No final do ano de 2018, Nagib nomeou como diretor do Hospital Geral do Município o médico, que é casado com Samira Raquel Martins da Silva e parente próximo do Victor Hugo Pinho da Silva Pereira, ambos, sócia e sócio administrador, respectivamente, da “empresa ADM Médica”, que presta serviços médicos e hospitalares no Maranhão.

O Diário Oficial do Estado do dia 12 de fevereiro de 2019, na página 60, publicou um edital de autoria da prefeitura de Codó visando à realização do Credenciamento de empresas para prestação de serviços médicos de natureza ambulatorial no Hospital Geral do Município.

Acontece que, até à presente data, não foi publicado nos portais de transparência informações acerca deste credenciamento, tampouco, consta no sistema do Contas na Mão, do TCE/MA, quanto no SACOP, nenhuma informação acerca do edital.

Embora sem publicar o credenciamento, a celebração do contrato milionário de exatamente R$ 15.923.606,88 (quinze milhões, novecentos e vinte e três mil, seiscentos e seis reais e oitenta e oito centavos) por dispensa de licitação entre a prefeitura e a “ADM Médica” só foi tornada pública através de matéria em diversos blogs maranhenses.

Chama atenção o fato da empresa contratada sem licitação ser de propriedade dos familiares do diretor geral do hospital de Codó. Fotos das redes sociais comprovam que o Dr. Júnior e a sócia Samira são casados, bem como que o diretor do HGM é parente próximo do senhor Victor Hugo Pinho da Silva.

 Por onde passa

Outro destaque é que em consulta feita ao link Contas na Mão, do TCE/MA, consta que a “ADM Médica” já foi utilizada pelo Dr. Júnior – proprietário de fato da referida empresa – em outros municípios maranhense onde ele admite em direito de resposta para veículos de comunicação que foi contratado pelos prefeitos.

Todos os municípios nos quais a “ADM” celebra contrato, o edital de credenciamento tem exatamente o mesmo padrão, sempre visando fugir da competitividade das licitações. Até mesmo as cotações de preços são iguais e utilizam sempre as mesmas empresas para simular concorrência: “Healthy Life Clínica Médica” e a “Uromed São Luís”.

Uma outra infeliz constatação é que em todos os municípios em que o Dr. Júnior assume cargos por indicação política dos prefeitos municipais a “ADM Médica” celebra contratos milionários.

 Prática criminosa

Trata-se, portanto, de práticas que remetem a sistemas políticos arcaicos, desta feita replicadas na cidade de Codó.

Não bastasse a equivocada opção pela não realização de licitação, o prefeito de Codó, Francisco Nagib, promoveu direcionamento de licitação a fim de beneficiar seu indicado político.

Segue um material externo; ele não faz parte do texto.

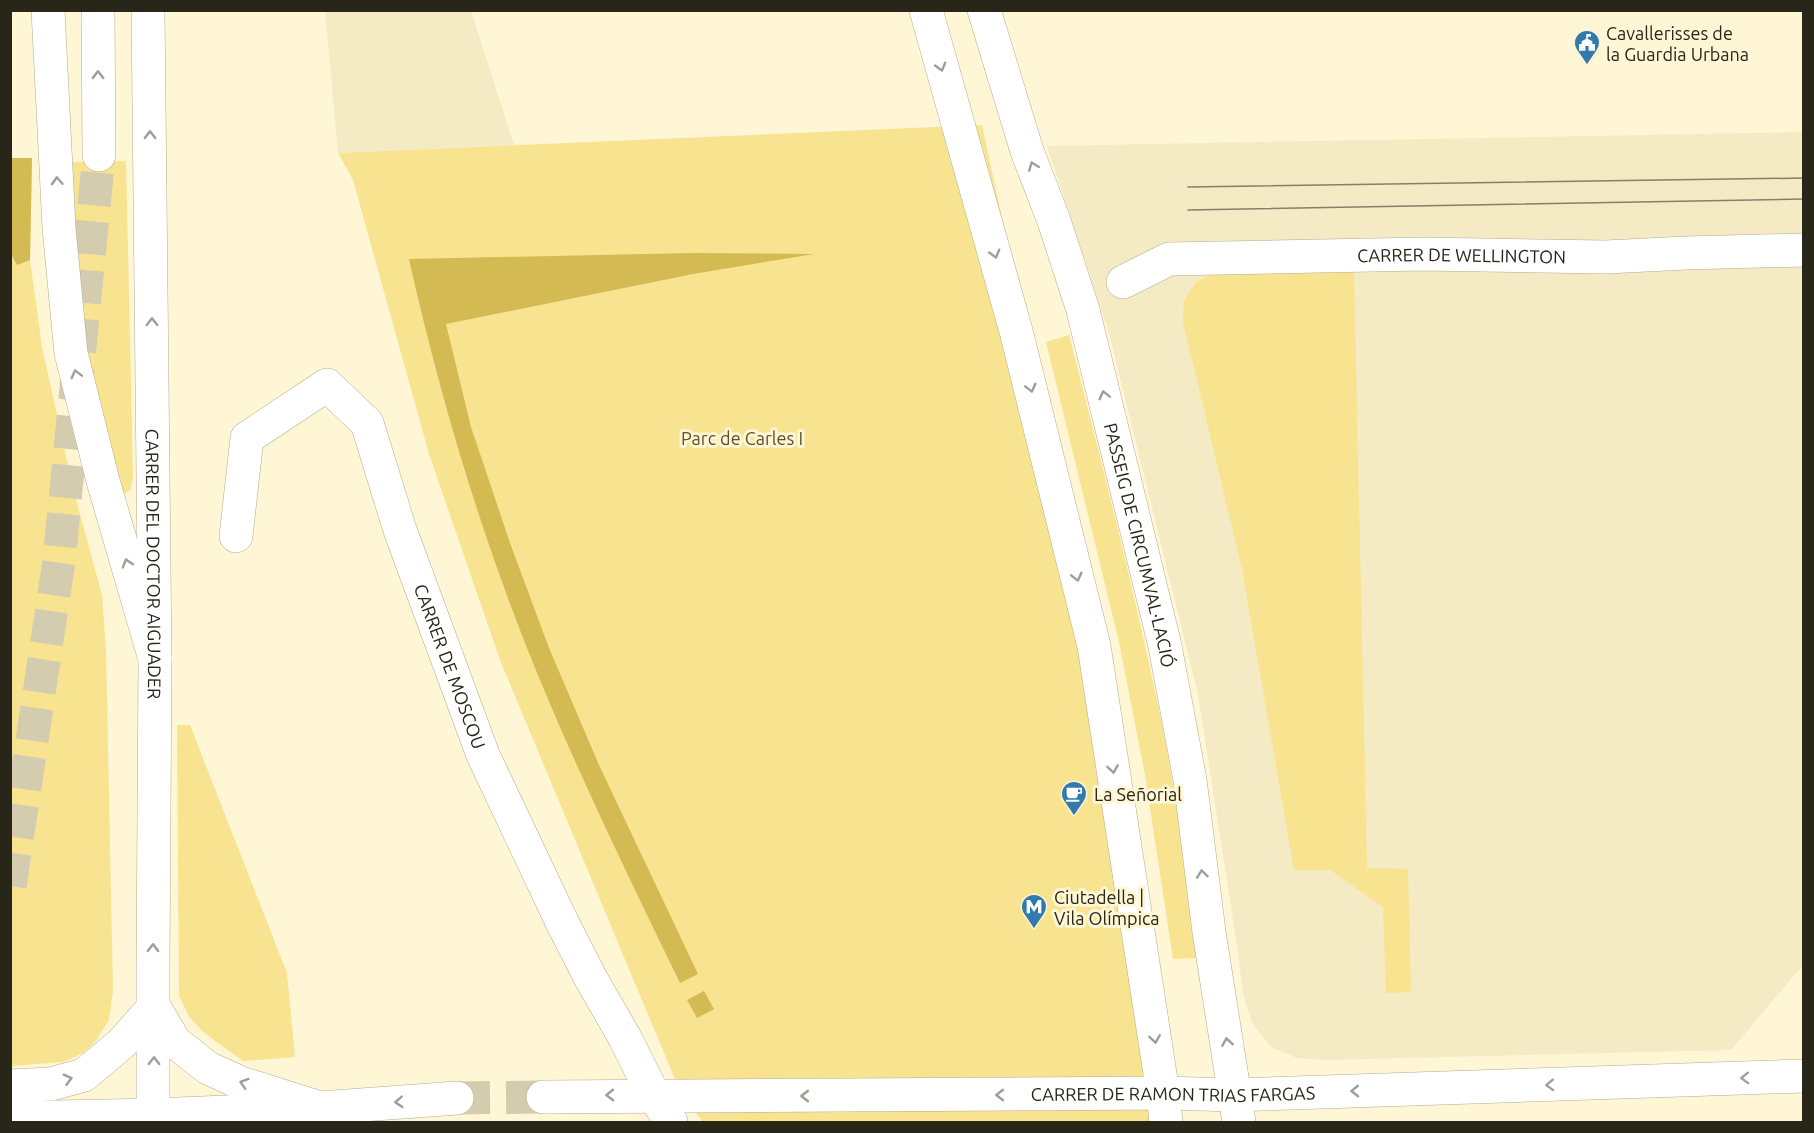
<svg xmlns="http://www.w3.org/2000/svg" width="1814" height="1133" font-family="Ubuntu,sans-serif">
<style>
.built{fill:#f4eac3}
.green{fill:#f8e391}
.water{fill:#d3ba53}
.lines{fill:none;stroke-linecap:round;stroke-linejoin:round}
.tertiary-tunnel{stroke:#d3ccaf;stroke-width:33;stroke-dasharray:33 16;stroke-linecap:butt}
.trunk-tunnel{stroke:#d3ccaf;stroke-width:33;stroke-dasharray:33 16;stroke-linecap:butt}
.pedestrian-casing{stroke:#b3ac8d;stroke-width:34}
.minor-casing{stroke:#b3ac8d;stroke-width:34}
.tertiary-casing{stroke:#b3ac8d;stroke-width:34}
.secondary-casing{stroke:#b3ac8d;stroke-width:34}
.trunk-casing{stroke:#b3ac8d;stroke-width:34}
.pedestrian{stroke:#fff;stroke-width:33}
.minor{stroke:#fff;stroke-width:33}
.tertiary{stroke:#fff;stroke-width:33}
.secondary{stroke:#fff;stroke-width:33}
.trunk{stroke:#fff;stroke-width:33}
.tram{stroke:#85806b;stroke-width:1.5}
.oneway{stroke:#9e9d98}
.labels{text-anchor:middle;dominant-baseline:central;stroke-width:6;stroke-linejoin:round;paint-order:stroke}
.poi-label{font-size:18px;fill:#282519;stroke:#fef6d5;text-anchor:start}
.street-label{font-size:18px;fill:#282519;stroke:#fef6d5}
.park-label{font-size:18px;fill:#5c5127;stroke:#fef6d5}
</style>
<rect width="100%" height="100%" fill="#fef6d5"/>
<path class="built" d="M 325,11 L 471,11 L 514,145 L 338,153 Z
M 1803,132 L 1803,965 L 1731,1050 L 1325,1060 L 1297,1058 L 1271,1047 L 1252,1023 L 1243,994 L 1238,952 L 1198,694 L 1109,333 L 1047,146 Z"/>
<path class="green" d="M 982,125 L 1094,646 L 1166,1122 L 703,1122 L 682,1096 L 500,660 L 429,454 L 353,180 L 338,153 Z
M 10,158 L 32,158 L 30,260 L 42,347 L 73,488 L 102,595 L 106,650 L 113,991 L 109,1020 L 95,1042 L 83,1053 L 63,1062 L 11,1066 Z
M 126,161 L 133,475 L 131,488 L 125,494 L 117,489 L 78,308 L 72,162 Z
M 1218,272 L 1354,272 L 1367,868 L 1408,869 L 1411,992 L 1386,993 L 1383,907 L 1330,870 L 1294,870 L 1242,569 L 1183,322 L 1184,300 L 1196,282 Z
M 1069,335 C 1102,463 1134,590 1161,719 C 1177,798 1187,878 1198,958 L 1173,959 L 1145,775 L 1119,642 L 1046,342 Z
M 177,725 L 190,725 L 287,973 L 295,1057 L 243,1061 L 203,1032 L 190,1018 L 179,996 Z"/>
<path class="water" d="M 11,158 L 32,158 L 30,260 L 17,265 L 11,254 Z
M 692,253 L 814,254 L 693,274 L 446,324 L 471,427 L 510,543 L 549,648 L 599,765 L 698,974 L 680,983 C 627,874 574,765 529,653 C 478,525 439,393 409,259 Z
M 704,991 L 714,1009 L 697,1018 L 687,1000 Z"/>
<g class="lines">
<path class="tertiary-tunnel" d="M 457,1098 L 543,1097"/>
<path class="trunk-tunnel" d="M 10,886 L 59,561 L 99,155"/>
<defs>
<g id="pedestrian">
<path id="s1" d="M 1123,282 L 1169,259 L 1424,254 L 1606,257 L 1686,253 L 1804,250"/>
</g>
<g id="minor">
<path id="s2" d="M 236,536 L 247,438 L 327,385 L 367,423 L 400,530 L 483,755 L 562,922 L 590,977 L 625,1038 L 654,1096 L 671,1122"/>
</g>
<g id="tertiary">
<path d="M 926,10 L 1016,331 L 1094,646 L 1163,1093 L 1166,1122"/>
<path id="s3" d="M 984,10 L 1027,151 L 1054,221 L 1083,310 L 1165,646 L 1190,780 L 1209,932 L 1239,1122"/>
<path id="s4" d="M 543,1097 L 1163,1093 L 1235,1095 L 1804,1076"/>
<path d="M 153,1115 L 320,1108 L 457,1098"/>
</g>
<g id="secondary">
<path id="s5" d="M 148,10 L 155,659 L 153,964 L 153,1122"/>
<path d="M 154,1007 L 175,1042 L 208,1068 L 241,1083 L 320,1108"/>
<path d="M 10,1086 L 51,1084 L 84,1075 L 121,1044 L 154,1007"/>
<path d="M 10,1118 L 153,1115"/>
</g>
<path id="trunk" d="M 48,10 L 59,228 L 71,353 L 103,481 L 155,659
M 98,10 L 99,155"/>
</defs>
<use href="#pedestrian" class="pedestrian-casing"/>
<use href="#minor" class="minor-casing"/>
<use href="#tertiary" class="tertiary-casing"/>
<use href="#secondary" class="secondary-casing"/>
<use href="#trunk" class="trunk-casing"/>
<use href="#pedestrian" class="pedestrian"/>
<use href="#minor" class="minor"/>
<use href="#tertiary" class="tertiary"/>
<use href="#secondary" class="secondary"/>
<use href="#trunk" class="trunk"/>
<path class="tram" d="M 1188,187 L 1804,178
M 1188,210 L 1804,199"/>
</g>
<defs><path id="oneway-chevron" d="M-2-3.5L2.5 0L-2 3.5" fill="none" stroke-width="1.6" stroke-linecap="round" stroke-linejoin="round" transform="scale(1.5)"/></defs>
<g class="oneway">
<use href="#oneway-chevron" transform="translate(941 67) rotate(74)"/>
<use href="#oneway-chevron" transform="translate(98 75) rotate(-91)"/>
<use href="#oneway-chevron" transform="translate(150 135) rotate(-91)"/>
<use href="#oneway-chevron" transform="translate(1033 166) rotate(-111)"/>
<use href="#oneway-chevron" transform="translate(57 181) rotate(-93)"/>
<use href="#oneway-chevron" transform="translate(995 254) rotate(74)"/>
<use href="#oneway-chevron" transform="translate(152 322) rotate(-91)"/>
<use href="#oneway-chevron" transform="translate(76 374) rotate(-104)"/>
<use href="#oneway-chevron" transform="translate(1031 388) rotate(76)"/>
<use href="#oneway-chevron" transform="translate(1104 395) rotate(-104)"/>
<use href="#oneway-chevron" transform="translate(127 563) rotate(-107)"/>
<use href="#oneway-chevron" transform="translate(1077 577) rotate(76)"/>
<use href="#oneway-chevron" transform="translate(1113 769) rotate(81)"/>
<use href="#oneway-chevron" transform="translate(1202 874) rotate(-97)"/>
<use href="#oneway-chevron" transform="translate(153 948) rotate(-89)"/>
<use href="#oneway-chevron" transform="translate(1155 1039) rotate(81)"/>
<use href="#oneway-chevron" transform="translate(1227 1042) rotate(-99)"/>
<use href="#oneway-chevron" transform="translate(154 1061) rotate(-90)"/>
<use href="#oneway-chevron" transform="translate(1745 1078) rotate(178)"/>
<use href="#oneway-chevron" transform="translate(68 1079) rotate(-15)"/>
<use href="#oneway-chevron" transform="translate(244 1083) rotate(-162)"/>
<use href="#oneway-chevron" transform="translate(1550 1085) rotate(178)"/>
<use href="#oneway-chevron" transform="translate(1355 1091) rotate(179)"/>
<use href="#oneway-chevron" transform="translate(610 1095) rotate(179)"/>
<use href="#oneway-chevron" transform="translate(1000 1095) rotate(180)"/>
<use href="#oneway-chevron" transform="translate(805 1096) rotate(180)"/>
<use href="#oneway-chevron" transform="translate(399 1102) rotate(176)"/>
</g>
<defs>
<symbol id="civic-pin" viewBox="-11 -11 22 30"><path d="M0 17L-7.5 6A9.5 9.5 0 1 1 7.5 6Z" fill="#307aad" stroke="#fef6d5"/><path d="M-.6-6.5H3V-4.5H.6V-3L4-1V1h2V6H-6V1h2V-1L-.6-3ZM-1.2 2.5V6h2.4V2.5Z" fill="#fff"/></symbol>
<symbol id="cafe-pin" viewBox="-11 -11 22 30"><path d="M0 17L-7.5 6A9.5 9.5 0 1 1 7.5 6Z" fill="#307aad" stroke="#fef6d5"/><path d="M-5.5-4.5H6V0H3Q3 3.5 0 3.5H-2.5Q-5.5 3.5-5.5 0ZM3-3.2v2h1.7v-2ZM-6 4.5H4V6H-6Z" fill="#fff"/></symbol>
<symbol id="metro-pin" viewBox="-11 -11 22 30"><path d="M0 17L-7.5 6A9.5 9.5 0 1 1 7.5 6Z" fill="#307aad" stroke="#fef6d5"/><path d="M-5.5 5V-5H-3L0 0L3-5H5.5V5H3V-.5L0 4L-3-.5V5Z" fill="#fff"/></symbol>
</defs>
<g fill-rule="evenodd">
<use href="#civic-pin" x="1572" y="28" width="30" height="40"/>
<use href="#cafe-pin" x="1059" y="779" width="30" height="40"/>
<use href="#metro-pin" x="1019" y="892" width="30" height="40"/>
</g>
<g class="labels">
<g class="poi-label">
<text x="1606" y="33">Cavallerisses de<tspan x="1606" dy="21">la Guardia Urbana</tspan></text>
<text x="1094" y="794">La Señorial</text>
<text x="1054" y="897">Ciutadella |<tspan x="1054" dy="21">Vila Olímpica</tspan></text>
</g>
<g class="street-label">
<text stroke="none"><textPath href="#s1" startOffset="344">CARRER DE WELLINGTON</textPath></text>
<text stroke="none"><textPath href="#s3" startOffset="558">PASSEIG DE CIRCUMVAL·LACIÓ</textPath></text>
<text stroke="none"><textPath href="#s5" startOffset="554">CARRER DEL DOCTOR AIGUADER</textPath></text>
<text stroke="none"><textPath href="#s2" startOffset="507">CARRER DE MOSCOU</textPath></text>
<text stroke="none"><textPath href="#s4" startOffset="630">CARRER DE RAMON TRIAS FARGAS</textPath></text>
</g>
<g class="park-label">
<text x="742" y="438">Parc de Carles I</text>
</g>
</g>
<rect width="1814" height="1133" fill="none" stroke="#282519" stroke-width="24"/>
</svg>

A contratação de empresa para prestação de serviços médicos e hospitalares é absolutamente comum no mercado, de modo que jamais, em situação de normalidade institucional, deveria haver dispensa da licitação neste caso.

 Capital Social

Consultando no site do Cadastro Nacional de Pessoas Jurídicas, observou-se que a “ADM Médica LTDA” tem como capital social o valor de R$ 50.000,00 (cinquenta mil reais).

Se levado em consideração o valor global da licitação, de quase R$ 16 milhões, o capital social corresponde a 0,3 % daquele valor.

Trata-se, portanto, de hipótese inimaginável que uma empresa de porte tão pequeno, haja vista capital social, possa executar contrato de tamanha magnitude.

 “Pisca-pisca”

Até pouco tempo, era numa oficina de nome “pisca-pisca” que funcionava a sede da ADM Médica LTDA, na cidade de Teresina (PI), Avenida Miguel Rosa, 4827, bairro Macaubá. Hoje, a empresa possui uma pequena sede no município de Peritoró MA, Rua meio, nº 186-B, no Centro.

Em tempo, toda essa trama já foi formalmente denunciada ao Tribunal de Contas do Estado e ao Ministério Público do Estado.